The death of Saleh shows the determination of Houthis to refuse any peace coordination and proposal. They said Saleh was killed for "treason" after he cut ties with them in favor of the Saudi-led coalition. The civil war will further escalate because neither the Saudis nor the Houthis will show their weaknesses after the incident.
(The Houthi Fighters)
After years of military intervention in Yemen, Riyadh has spent billions of dollars and wasted hundreds of lives. Saudi Arabia has shown its desire to quit the war since the end of 2016, and hoped to reach a truce or treaty with the Houthi-Saleh coalition to establish a neutral government to run Yemen. Saleh’s death will surely blow Saudi’s international reputation on the one hand, and prolong the civil war that Saudi hopes to quit on the other hand.
There are many questions to be answered after Saleh’s death. For example, will the United Arab Emirates and Saudi Arabia allow Saleh’s eldest son, Ahmed, to return to Yemen and play any significant role in the fight against the Houthis or even in Yemen’s political future?

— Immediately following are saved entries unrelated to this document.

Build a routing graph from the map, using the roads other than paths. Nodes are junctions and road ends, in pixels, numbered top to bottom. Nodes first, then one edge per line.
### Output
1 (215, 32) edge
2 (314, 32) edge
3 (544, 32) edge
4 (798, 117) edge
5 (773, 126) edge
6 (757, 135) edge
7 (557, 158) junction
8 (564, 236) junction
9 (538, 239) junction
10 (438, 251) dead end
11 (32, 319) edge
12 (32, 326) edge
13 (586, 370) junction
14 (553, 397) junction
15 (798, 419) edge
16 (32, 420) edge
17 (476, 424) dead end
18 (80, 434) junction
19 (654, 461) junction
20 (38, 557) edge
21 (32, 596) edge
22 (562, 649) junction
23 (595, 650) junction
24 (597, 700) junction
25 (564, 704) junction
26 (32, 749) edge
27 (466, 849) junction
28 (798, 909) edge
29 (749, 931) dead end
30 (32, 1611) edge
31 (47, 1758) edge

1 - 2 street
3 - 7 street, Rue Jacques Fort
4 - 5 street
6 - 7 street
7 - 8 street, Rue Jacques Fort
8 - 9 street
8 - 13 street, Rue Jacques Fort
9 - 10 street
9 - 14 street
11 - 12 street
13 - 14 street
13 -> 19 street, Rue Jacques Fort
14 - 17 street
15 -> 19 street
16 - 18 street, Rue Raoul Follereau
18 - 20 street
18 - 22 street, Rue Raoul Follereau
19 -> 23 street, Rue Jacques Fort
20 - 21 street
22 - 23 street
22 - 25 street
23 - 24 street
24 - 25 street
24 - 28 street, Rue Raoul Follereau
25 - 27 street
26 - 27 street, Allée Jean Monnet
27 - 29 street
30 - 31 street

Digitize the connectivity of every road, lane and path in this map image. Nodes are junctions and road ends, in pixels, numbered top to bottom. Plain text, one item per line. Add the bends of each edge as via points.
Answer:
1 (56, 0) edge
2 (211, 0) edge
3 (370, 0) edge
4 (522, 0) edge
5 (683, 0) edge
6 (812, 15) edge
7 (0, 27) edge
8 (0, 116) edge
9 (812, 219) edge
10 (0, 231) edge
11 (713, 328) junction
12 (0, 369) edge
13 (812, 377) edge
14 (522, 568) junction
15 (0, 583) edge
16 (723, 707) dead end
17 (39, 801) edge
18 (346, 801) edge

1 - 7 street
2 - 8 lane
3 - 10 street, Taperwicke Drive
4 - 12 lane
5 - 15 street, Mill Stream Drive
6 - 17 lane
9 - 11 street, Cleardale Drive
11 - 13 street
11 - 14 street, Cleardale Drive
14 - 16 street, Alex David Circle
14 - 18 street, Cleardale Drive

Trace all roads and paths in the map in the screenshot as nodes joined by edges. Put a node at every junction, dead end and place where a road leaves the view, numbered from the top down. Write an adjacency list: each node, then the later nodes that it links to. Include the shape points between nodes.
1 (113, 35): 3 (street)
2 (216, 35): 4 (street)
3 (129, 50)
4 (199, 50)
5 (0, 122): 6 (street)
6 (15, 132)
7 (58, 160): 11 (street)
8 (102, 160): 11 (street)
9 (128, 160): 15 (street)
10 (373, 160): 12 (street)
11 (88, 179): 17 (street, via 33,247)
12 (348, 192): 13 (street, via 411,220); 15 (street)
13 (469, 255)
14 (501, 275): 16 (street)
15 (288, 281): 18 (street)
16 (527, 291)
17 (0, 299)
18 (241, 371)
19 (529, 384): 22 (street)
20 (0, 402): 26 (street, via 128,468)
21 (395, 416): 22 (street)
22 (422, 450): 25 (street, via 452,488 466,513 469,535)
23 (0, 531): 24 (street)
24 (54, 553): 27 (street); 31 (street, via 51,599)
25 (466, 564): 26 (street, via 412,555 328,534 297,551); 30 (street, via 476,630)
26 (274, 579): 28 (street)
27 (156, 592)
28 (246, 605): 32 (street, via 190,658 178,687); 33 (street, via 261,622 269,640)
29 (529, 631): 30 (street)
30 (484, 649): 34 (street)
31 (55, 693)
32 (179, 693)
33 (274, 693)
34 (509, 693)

Regardless of the immediate impact of Saleh’s death, the war in Yemen has certainly taken an intriguing turn with the lives of more than 27 million civilians at stake.
(The author is a PhD candidate at the School of Political Science of University Haifa and a research fellow at Syria Research Center of Northwest University. The article reflects the author's opinions and not necessarily those of CGTN.)